### Records:
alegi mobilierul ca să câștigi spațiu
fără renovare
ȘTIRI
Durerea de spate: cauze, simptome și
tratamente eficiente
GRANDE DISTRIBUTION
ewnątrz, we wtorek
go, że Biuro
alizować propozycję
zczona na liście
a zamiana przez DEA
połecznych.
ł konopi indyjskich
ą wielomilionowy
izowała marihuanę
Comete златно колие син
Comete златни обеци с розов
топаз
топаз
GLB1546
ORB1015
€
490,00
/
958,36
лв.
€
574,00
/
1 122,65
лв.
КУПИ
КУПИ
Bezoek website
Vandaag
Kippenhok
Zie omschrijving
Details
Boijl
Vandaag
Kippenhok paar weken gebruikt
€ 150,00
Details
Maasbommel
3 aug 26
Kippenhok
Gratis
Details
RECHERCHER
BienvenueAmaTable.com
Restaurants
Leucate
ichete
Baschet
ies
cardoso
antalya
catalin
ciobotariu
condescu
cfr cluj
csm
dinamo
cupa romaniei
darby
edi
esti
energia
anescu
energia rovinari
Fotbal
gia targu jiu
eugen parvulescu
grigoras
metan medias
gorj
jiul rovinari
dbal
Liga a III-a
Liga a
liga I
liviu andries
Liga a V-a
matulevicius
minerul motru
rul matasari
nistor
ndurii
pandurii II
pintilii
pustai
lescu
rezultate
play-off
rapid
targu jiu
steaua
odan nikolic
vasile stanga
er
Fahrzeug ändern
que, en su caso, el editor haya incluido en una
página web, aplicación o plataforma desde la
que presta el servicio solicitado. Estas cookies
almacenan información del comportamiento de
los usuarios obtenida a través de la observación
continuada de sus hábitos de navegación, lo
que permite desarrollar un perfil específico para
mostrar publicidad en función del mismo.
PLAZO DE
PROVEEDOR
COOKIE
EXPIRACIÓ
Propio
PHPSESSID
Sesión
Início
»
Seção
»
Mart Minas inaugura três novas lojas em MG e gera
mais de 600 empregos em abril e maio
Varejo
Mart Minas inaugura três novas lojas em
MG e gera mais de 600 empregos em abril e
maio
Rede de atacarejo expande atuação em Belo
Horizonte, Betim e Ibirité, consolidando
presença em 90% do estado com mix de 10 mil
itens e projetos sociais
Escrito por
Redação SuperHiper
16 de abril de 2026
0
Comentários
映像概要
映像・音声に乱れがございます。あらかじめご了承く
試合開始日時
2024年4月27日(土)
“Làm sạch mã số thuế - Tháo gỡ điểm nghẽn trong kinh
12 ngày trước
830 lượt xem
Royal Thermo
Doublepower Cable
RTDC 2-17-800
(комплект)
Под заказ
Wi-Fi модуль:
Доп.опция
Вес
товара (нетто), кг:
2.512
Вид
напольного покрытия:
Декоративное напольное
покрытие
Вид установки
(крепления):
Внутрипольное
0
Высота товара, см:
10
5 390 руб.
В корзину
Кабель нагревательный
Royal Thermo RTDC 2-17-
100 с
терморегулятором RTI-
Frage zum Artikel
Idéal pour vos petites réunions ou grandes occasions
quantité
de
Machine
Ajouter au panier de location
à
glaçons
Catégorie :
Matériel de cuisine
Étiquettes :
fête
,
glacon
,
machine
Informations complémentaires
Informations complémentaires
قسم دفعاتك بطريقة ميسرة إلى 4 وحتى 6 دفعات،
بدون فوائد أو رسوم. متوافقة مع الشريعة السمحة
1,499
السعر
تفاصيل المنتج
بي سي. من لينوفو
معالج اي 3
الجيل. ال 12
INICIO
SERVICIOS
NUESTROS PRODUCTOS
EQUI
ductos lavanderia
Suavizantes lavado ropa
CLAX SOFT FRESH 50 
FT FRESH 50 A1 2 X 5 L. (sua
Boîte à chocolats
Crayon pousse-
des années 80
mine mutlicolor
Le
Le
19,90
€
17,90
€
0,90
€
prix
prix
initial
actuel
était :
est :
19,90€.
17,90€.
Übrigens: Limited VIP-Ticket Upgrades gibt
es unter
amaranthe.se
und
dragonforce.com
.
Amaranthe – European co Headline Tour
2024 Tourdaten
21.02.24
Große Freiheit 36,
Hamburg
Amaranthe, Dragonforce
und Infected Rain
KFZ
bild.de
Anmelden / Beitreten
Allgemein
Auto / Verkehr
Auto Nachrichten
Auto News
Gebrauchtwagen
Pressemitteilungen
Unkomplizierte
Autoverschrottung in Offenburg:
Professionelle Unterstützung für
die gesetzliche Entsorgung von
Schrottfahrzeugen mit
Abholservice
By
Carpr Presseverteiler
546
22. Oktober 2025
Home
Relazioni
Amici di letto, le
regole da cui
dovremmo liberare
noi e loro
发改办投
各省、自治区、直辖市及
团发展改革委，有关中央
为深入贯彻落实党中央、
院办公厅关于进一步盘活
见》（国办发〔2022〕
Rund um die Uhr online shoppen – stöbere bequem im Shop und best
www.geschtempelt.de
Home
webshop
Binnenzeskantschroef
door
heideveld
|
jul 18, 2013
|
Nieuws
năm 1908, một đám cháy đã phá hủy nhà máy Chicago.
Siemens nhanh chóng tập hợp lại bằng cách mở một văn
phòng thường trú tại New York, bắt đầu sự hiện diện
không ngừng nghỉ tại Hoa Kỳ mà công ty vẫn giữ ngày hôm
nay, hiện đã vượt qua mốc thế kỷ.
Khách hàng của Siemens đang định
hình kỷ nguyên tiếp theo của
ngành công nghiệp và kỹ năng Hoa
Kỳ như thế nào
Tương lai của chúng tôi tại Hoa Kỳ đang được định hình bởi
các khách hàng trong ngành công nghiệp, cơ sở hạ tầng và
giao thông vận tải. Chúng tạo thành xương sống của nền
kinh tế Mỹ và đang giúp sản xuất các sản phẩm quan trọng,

### Task item:
I need every line from the material that contains the word "Comete".

### Your solution:
Comete златно колие син
Comete златни обеци с розов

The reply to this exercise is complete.